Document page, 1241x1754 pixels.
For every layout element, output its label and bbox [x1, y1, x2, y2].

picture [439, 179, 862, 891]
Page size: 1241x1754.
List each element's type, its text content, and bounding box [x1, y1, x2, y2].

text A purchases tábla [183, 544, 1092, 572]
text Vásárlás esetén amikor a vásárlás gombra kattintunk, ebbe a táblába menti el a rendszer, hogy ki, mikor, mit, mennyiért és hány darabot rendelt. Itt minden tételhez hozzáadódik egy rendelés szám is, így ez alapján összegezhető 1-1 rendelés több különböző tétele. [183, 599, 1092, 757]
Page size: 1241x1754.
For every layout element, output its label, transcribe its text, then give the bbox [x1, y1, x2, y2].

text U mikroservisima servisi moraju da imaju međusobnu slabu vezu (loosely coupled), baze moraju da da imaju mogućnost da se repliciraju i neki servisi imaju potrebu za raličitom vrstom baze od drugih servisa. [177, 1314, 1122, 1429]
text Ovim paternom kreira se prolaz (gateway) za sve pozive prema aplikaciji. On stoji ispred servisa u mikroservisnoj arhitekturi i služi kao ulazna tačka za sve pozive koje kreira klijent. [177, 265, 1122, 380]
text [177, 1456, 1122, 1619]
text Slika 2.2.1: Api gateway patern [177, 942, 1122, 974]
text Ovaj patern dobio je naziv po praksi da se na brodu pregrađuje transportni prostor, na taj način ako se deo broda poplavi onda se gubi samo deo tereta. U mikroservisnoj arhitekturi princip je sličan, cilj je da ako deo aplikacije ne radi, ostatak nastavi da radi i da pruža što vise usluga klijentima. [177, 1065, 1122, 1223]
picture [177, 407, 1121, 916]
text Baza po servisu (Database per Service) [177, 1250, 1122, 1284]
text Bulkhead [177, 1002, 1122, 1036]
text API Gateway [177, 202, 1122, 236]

▸ TASK:
Return, word for word, the lines from the one containing "List each element's" through the end of the data above, both ends included, and nothing else.

▸ ANSWER SECTION:
List each element's type, its text content, and bounding box [x1, y1, x2, y2].

text A purchases tábla [183, 544, 1092, 572]
text Vásárlás esetén amikor a vásárlás gombra kattintunk, ebbe a táblába menti el a rendszer, hogy ki, mikor, mit, mennyiért és hány darabot rendelt. Itt minden tételhez hozzáadódik egy rendelés szám is, így ez alapján összegezhető 1-1 rendelés több különböző tétele. [183, 599, 1092, 757]
Page size: 1241x1754.
For every layout element, output its label, transcribe its text, then give the bbox [x1, y1, x2, y2].

text U mikroservisima servisi moraju da imaju međusobnu slabu vezu (loosely coupled), baze moraju da da imaju mogućnost da se repliciraju i neki servisi imaju potrebu za raličitom vrstom baze od drugih servisa. [177, 1314, 1122, 1429]
text Ovim paternom kreira se prolaz (gateway) za sve pozive prema aplikaciji. On stoji ispred servisa u mikroservisnoj arhitekturi i služi kao ulazna tačka za sve pozive koje kreira klijent. [177, 265, 1122, 380]
text [177, 1456, 1122, 1619]
text Slika 2.2.1: Api gateway patern [177, 942, 1122, 974]
text Ovaj patern dobio je naziv po praksi da se na brodu pregrađuje transportni prostor, na taj način ako se deo broda poplavi onda se gubi samo deo tereta. U mikroservisnoj arhitekturi princip je sličan, cilj je da ako deo aplikacije ne radi, ostatak nastavi da radi i da pruža što vise usluga klijentima. [177, 1065, 1122, 1223]
picture [177, 407, 1121, 916]
text Baza po servisu (Database per Service) [177, 1250, 1122, 1284]
text Bulkhead [177, 1002, 1122, 1036]
text API Gateway [177, 202, 1122, 236]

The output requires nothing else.